2.30 Books on a bookshelf. The table below shows the distribution of books on a bookcase based on whether they are nonfiction or fiction and hardcover or paperback.

  1. Find the probability of drawing a hardcover book first then a paperback fiction book second when drawing without replacement.
(28/95) * (59/94)
## [1] 0.1849944
  1. Determine the probability of drawing a fiction book first and then a hardcover book second, when drawing without replacement.
(72/95) * (28/94)
## [1] 0.2257559
  1. Calculate the probability of the scenario in part (b), except this time complete the calculations under the scenario where the first book is placed back on the bookcase before randomly drawing the second book.
(72/95) * (28/95)
## [1] 0.2233795
  1. The final answers to parts (b) and (c) are very similar. Explain why this is the case.

These answers are very similar because the denominator does not change by much when we return the book to the bookcase and select from a bookshelf that has one more book than it had in b’s scenario.

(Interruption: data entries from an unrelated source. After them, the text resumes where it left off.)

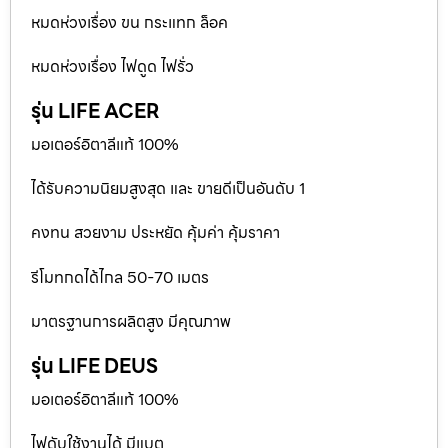
หมดห่วงเรื่อง ขน กระแทก ล็อค
หมดห่วงเรื่อง ไฟดูด ไฟรั่ว
รุ่น LIFE ACER
มอเตอร์อิตาลีแท้ 100%
ได้รับความนิยมสูงสุด และ ขายดีเป็นอันดับ 1
คงทน สวยงาม ประหยัด คุ้มค่า คุ้มราคา
รีโมทกดได้ไกล 50-70 เมตร
มาตรฐานการผลิตสูง มีคุณภาพ
รุ่น LIFE DEUS
มอเตอร์อิตาลีแท้ 100%
ไฟดับใช้งานได้ มีแบต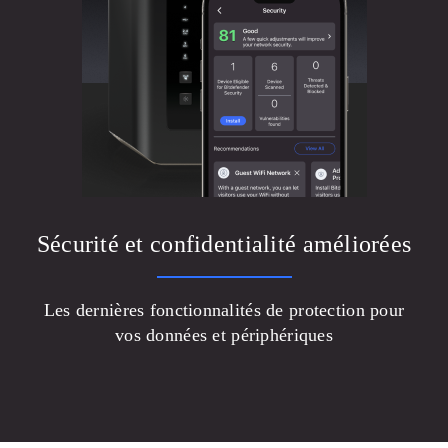
Sécurité et confidentialité améliorées
Les dernières fonctionnalités de protection pour
vos données et périphériques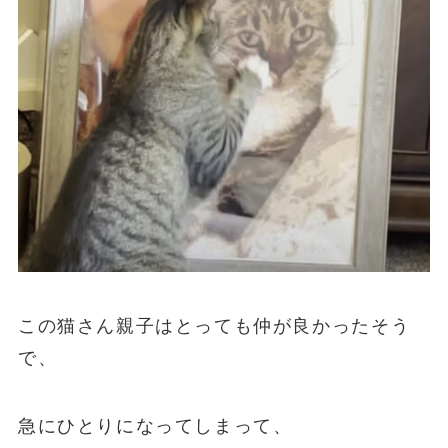
この猫さん親子はとっても仲が良かったそう
で、
急にひとりになってしまって、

2.38 Baggage fees. An airline charges the following baggage fees: $25 for the first bag and $35 for the second. Suppose 54% of passengers have no checked luggage, 34% have one piece of checked luggage and 12% have two pieces. We suppose a negligible portion of people check more than two bags.

  1. Build a probability model, compute the average revenue per passenger, and compute the corresponding standard deviation.

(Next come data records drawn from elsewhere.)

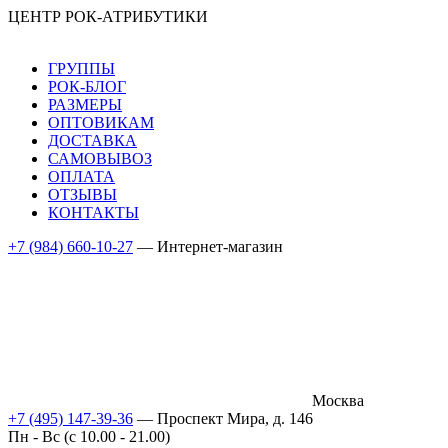
ЦЕНТР РОК-АТРИБУТИКИ
ГРУППЫ
РОК-БЛОГ
РАЗМЕРЫ
ОПТОВИКАМ
ДОСТАВКА
САМОВЫВОЗ
ОПЛАТА
ОТЗЫВЫ
КОНТАКТЫ
+7 (984) 660-10-27
— Интернет-магазин
Москва
+7 (495) 147-39-36
— Проспект Мира, д. 146
Пн - Вс (c 10.00 - 21.00)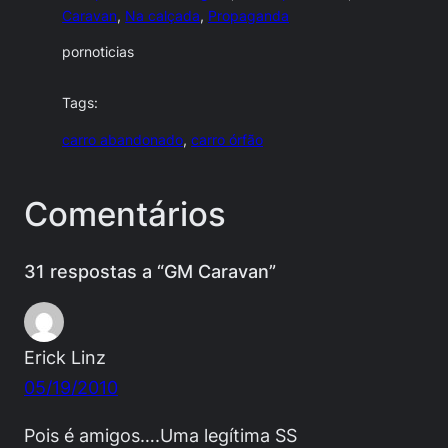
Caravan
, 
Na calçada
, 
Propaganda
por
noticias
Tags:
carro abandonado
, 
carro órfão
Comentários
31 respostas a “GM Caravan”
Erick Linz
05/19/2010
Pois é amigos….Uma legítima SS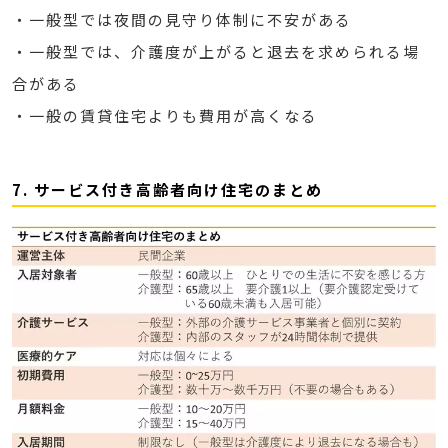
・一般型では夜間の見守り体制に不安がある
・一般型では、介護度が上がると退去を求められる場
合がある
・一般の賃貸住宅よりも費用が高くなる
7. サービス付き高齢者向け住宅のまとめ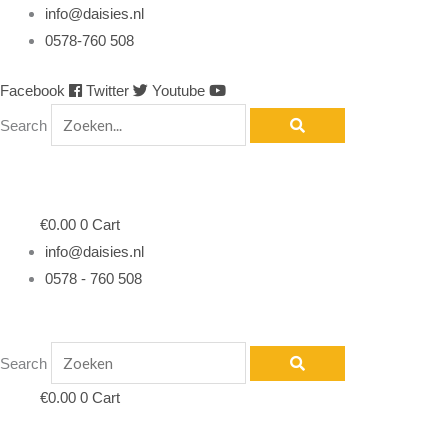
Ga
info@daisies.nl
naar
0578-760 508
de
Facebook
Twitter
Youtube
inhoud
Search
€
0.00
0
Cart
info@daisies.nl
0578 - 760 508
Search
€
0.00
0
Cart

The average revenue per passenger is $15.7. The standard deviation is $19.25.

price <- c(0, 25, 60)
checking <- c(.54, .34, .12)
bags <- c(0, 1, 2)
t <- data.frame(price, checking, bags)
t$comp <- price * checking
avgRev <- sum(t$comp)
avgRev
## [1] 15.7
t$difSq <- (t$comp-avgRev)^2
var <- sum(t$difSq)
var
## [1] 370.58
sd <- sqrt(var)
sd
## [1] 19.25045
  1. About how much revenue should the airline expect for a flight of 120 passengers? With what standard deviation? Note any assumptions you make and if you think they are justified.

For a flight of 120 passengers, the airline should expect $15.7 * 120 = $1,884 in revenue. The variance is Var(aX) = a^2 x Var(X) where a = 120 and Var(X) was found in (a). The standard deviation here is thus 2310.06.

sqrt(120^2 * var)
## [1] 2310.055

2.44 Income and gender. The relative frequency table below displays the distribution of annual total personal income (in 2009 inflation-adjusted dollars) for a representative sample of 96,420,486 Americans. These data come from the American Community Survey for 2005-2009. This sample is comprised of 59% males and 41% females.

  1. Describe the distribution of total personal income. The distribution is right-skewed as few individuals with high total personal income bring the mean above the median.

  2. What is the probability that a randomly chosen US resident makes less than $50,000 per year?

.212+.183+.158+.047+.022
## [1] 0.622
  1. What is the probability that a randomly chosen US resident makes less than $50,000 per year and is female? Note any assumptions you make.

Here, I am assuming that gender and income are independent. So, P(is female and makes less than 50,000)

0.622*.41
## [1] 0.25502
  1. The same data source indicates that 71.8% of females make less than $50,000 per year. Use this value to determine whether or not the assumption you made in part (c) is valid.

Using this information, the assumption that I made in part (c) is not valid. This is saying that P(makes less than 50,000 | is female) = .718. Since P(makes less than 50,000) = .622 != .718, P(A|B) != P(A), so income and gender are not independent.